## Exercise objective
An exact transcription of the entries is required, with no images included.

## Data to examine
****
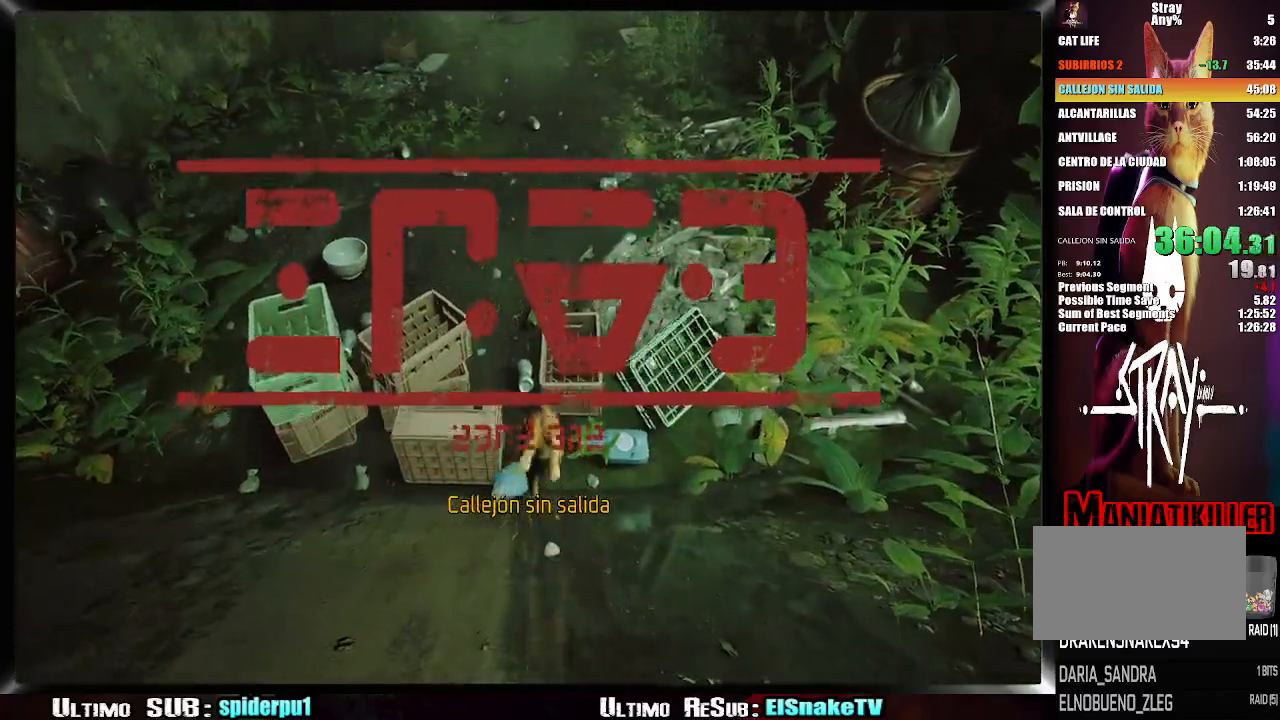
{"dt_ms": 500, "buttons": ["R2"], "left_stick": "up", "right_stick": "up", "button_events": []}
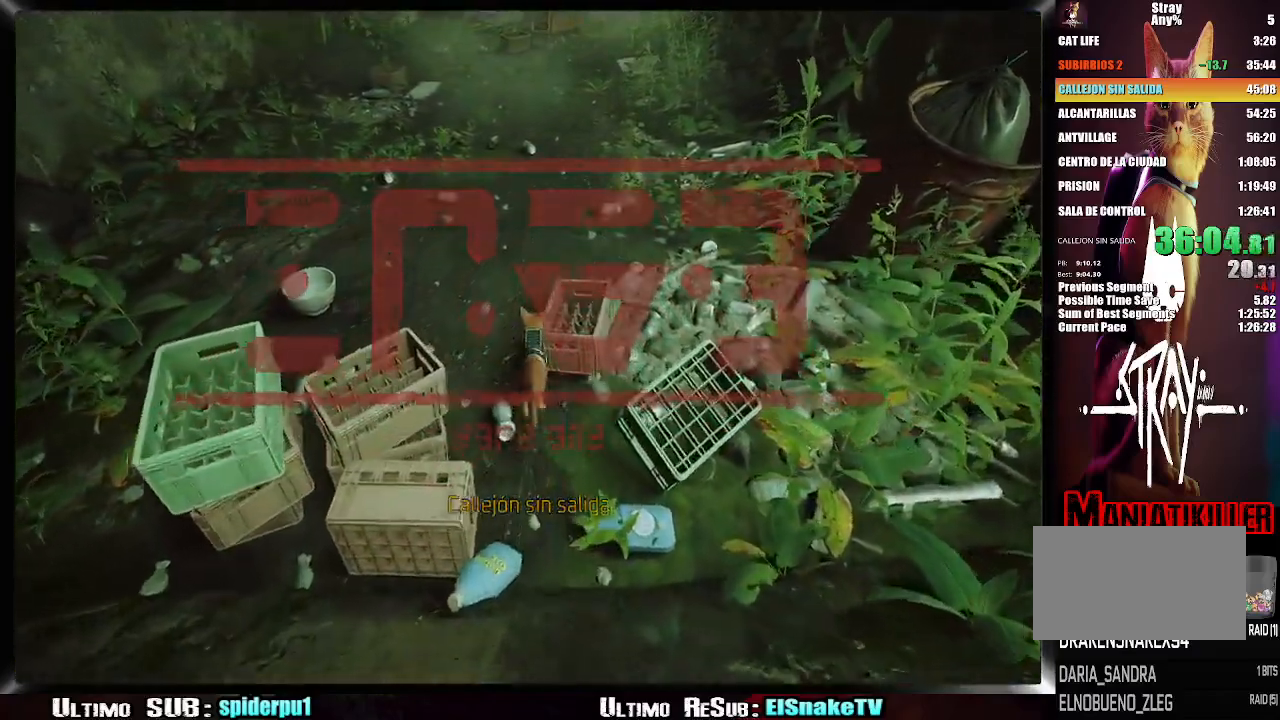
{"dt_ms": 500, "buttons": ["R2"], "left_stick": "up-right", "right_stick": "center", "button_events": []}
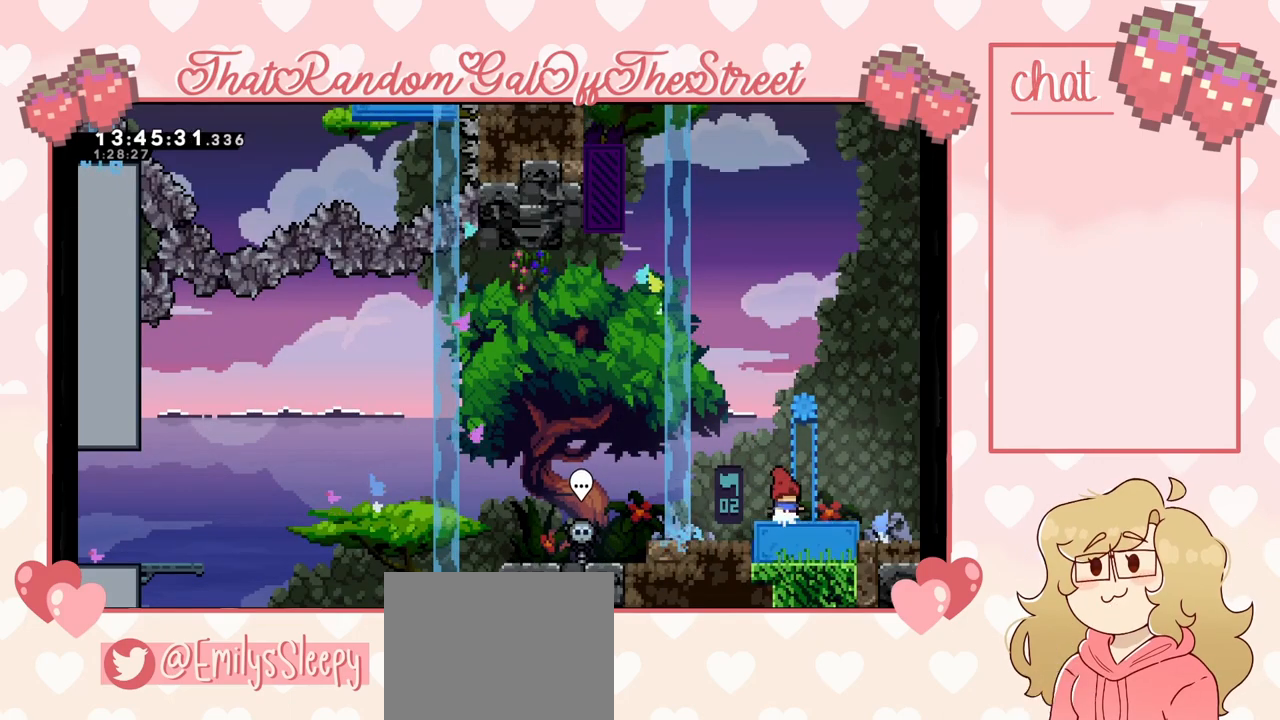
Gameplay with a controller (Xbox layout); each line is a JSON object with the inputs held at the frame after it. "events" lists button and stick changes between this image and that frame as [ms after this image, input, new state], when the widget could be followed in between.
{"buttons": [], "left_stick": "center", "right_stick": "center", "events": []}
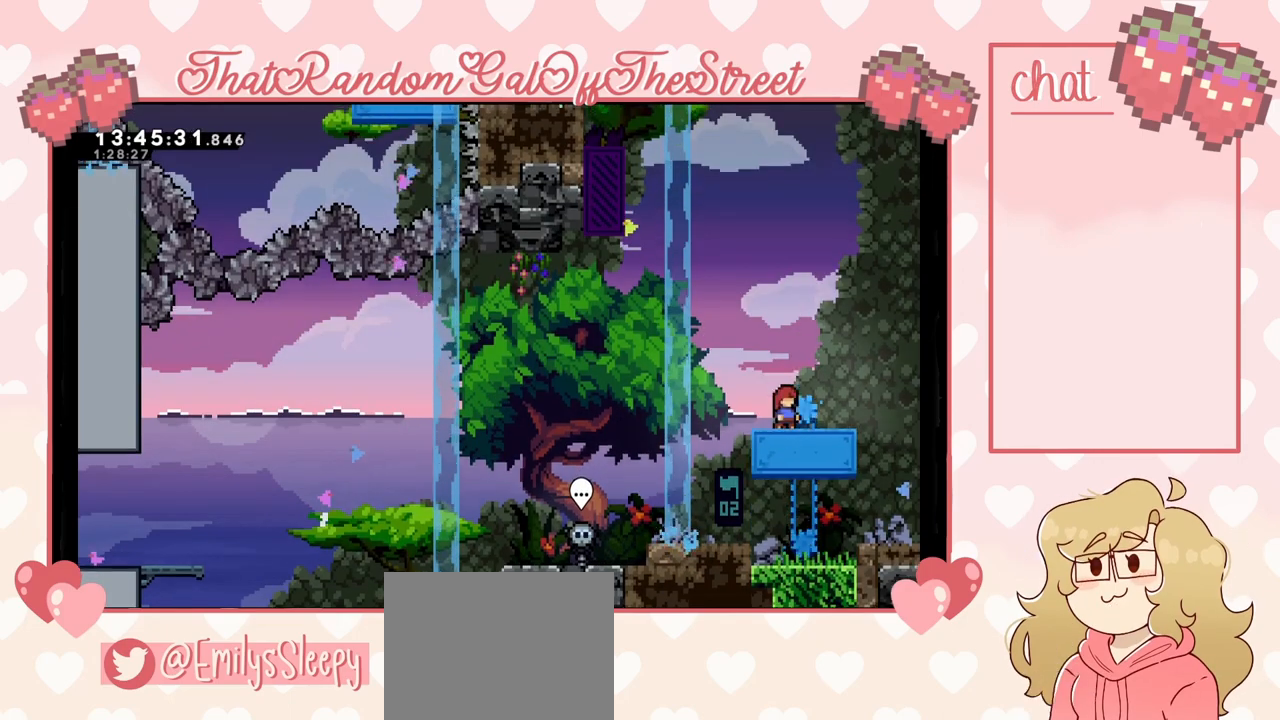
{"buttons": ["A"], "left_stick": "left", "right_stick": "center", "events": [[33, "left_stick", "left"], [100, "A", "down"]]}
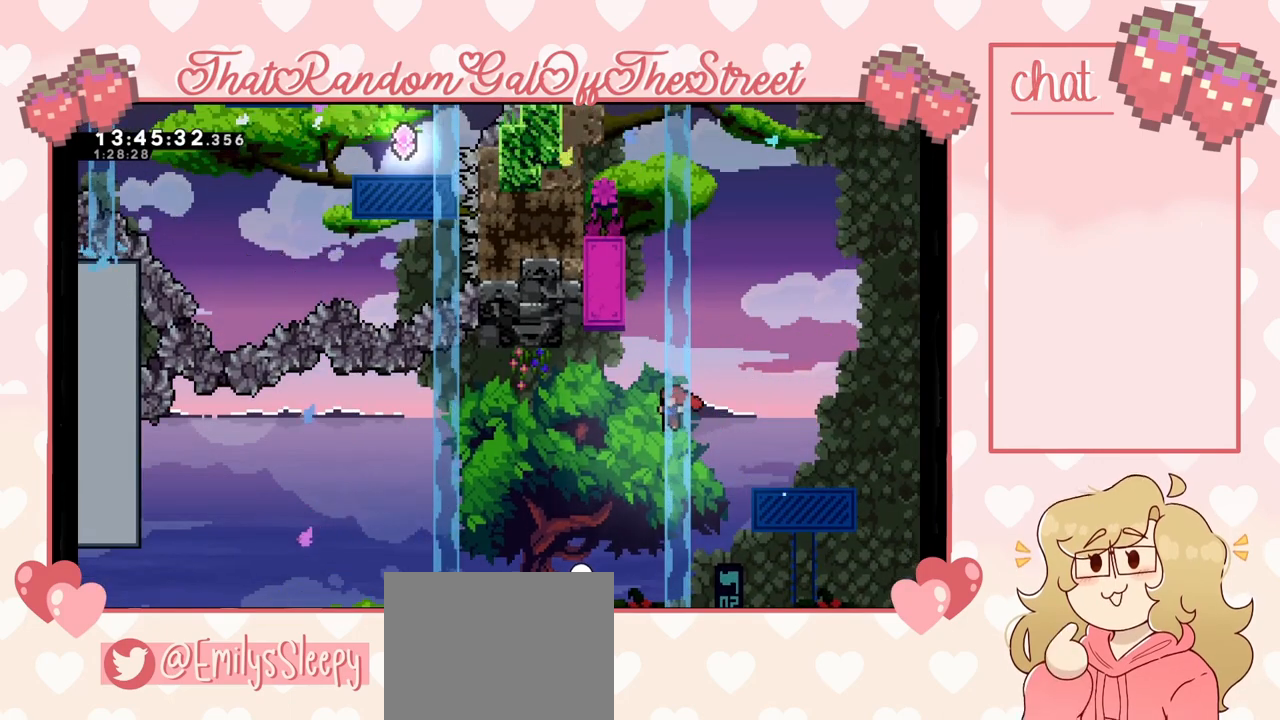
{"buttons": [], "left_stick": "center", "right_stick": "center", "events": [[67, "A", "up"], [100, "left_stick", "up-right"], [167, "X", "down"], [233, "X", "up"], [367, "left_stick", "center"]]}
****
## Response area
{"dt_ms": 500, "buttons": ["R2"], "left_stick": "up", "right_stick": "up", "button_events": []}
{"dt_ms": 500, "buttons": ["R2"], "left_stick": "up-right", "right_stick": "center", "button_events": []}
Gameplay with a controller (Xbox layout); each line is a JSON object with the inputs held at the frame after it. "events" lists button and stick changes between this image and that frame as [ms after this image, input, new state], when the widget could be followed in between.
{"buttons": [], "left_stick": "center", "right_stick": "center", "events": []}
{"buttons": ["A"], "left_stick": "left", "right_stick": "center", "events": [[33, "left_stick", "left"], [100, "A", "down"]]}
{"buttons": [], "left_stick": "center", "right_stick": "center", "events": [[67, "A", "up"], [100, "left_stick", "up-right"], [167, "X", "down"], [233, "X", "up"], [367, "left_stick", "center"]]}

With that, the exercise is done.